相次ぐ孤立死どう考える 医師、識者らに聞く

2012年05月15日神戸新聞

 長期間社会とつながりがないまま亡くなる「孤立死」が相次ぐ。「行政はもっと見守りを」「希薄になった地域コミュニティーの再構築を」と議論百出するが、目指す有縁社会はどこにあるのだろう。(黒川裕生)

 神戸市は、日常的に何らかの社会的なつながりを持つ人が1人で亡くなるケースを「独居死」、つながりがないケースを「孤立死」としている。

 65歳以上の独居世帯だけでも全国で約479万世帯(2010年国勢調査)に上る。約23万人の民生委員だけで、独居死や孤立死の可能性がある人すべてを見守ることは難しい。

「社会の到達点」

 「高度成長の中で、私たちは濃密な地縁血縁の村落共同体より緩やかな結び付きの都市化を選んだ。核家族も一人暮らしも自分たちが選び取った結果ではないか」

 旧厚生省の研究会委員として介護保険の創設に関わるなど、高齢者の医療や介護に詳しい岡本クリニック(芦屋市)の岡本祐三院長(68)は指摘する。「独居でも死ぬまで安全、豊かに暮らせることはこの社会が目指した到達点。孤立死という言葉の寂しげなイメージにとらわれ過ぎでは」

 甲南大(神戸市東灘区)の宮垣元教授(42)=コミュニティー論=は「人付き合いの大切さは分かっていても、仕事や趣味、同級生といった媒介項や交流の楽しみがないと実際に付き合いは生まれない。ネット全盛の今、『ご近所さん』だけでは媒介項になりにくい」

 宮垣教授が重視するのは出掛けやすさ。歩いていけるような距離に駅やバス停がある▽集合住宅ならば低層階かエレベーターがある‐そんな環境が外出を促し、コミュニケーションが可能になるという。

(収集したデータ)
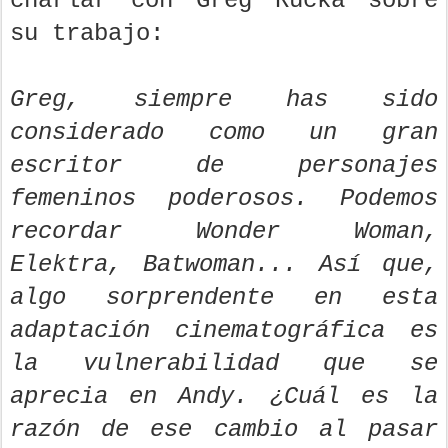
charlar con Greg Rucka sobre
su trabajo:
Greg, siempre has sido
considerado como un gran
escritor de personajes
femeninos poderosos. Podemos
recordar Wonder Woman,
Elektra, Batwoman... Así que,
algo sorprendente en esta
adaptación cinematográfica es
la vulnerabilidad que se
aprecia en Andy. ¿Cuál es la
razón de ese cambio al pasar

==

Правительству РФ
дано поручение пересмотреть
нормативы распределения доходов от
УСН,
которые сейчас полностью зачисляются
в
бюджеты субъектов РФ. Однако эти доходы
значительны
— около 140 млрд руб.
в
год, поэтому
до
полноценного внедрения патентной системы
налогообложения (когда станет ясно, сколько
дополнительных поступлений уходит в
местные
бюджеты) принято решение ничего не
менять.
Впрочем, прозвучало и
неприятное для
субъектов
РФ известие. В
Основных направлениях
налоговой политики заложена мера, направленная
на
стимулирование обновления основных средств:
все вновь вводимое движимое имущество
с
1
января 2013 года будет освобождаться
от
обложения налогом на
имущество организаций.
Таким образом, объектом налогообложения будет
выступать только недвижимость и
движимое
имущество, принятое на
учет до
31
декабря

◆ 取り組む課題 ◆
a: 孤立死の記事から、「65歳以上の独居世帯だけでも」という語句を含むところで始めて「ーションが可能になるという。」の後で終わる部分を、一字も変えずに再掲してください。
b: 孤立死の記事によると、日常的に何らかの社会的なつながりを持つ人が1人で亡くなるケースを、神戸市は何と呼んでいるか。

◆ 課題の解答 ◆
a:
65歳以上の独居世帯だけでも全国で約479万世帯(2010年国勢調査)に上る。約23万人の民生委員だけで、独居死や孤立死の可能性がある人すべてを見守ることは難しい。

「社会の到達点」

 「高度成長の中で、私たちは濃密な地縁血縁の村落共同体より緩やかな結び付きの都市化を選んだ。核家族も一人暮らしも自分たちが選び取った結果ではないか」

 旧厚生省の研究会委員として介護保険の創設に関わるなど、高齢者の医療や介護に詳しい岡本クリニック(芦屋市)の岡本祐三院長(68)は指摘する。「独居でも死ぬまで安全、豊かに暮らせることはこの社会が目指した到達点。孤立死という言葉の寂しげなイメージにとらわれ過ぎでは」

 甲南大(神戸市東灘区)の宮垣元教授(42)=コミュニティー論=は「人付き合いの大切さは分かっていても、仕事や趣味、同級生といった媒介項や交流の楽しみがないと実際に付き合いは生まれない。ネット全盛の今、『ご近所さん』だけでは媒介項になりにくい」

 宮垣教授が重視するのは出掛けやすさ。歩いていけるような距離に駅やバス停がある▽集合住宅ならば低層階かエレベーターがある‐そんな環境が外出を促し、コミュニケーションが可能になるという。

b: 「独居死」と呼んでいる。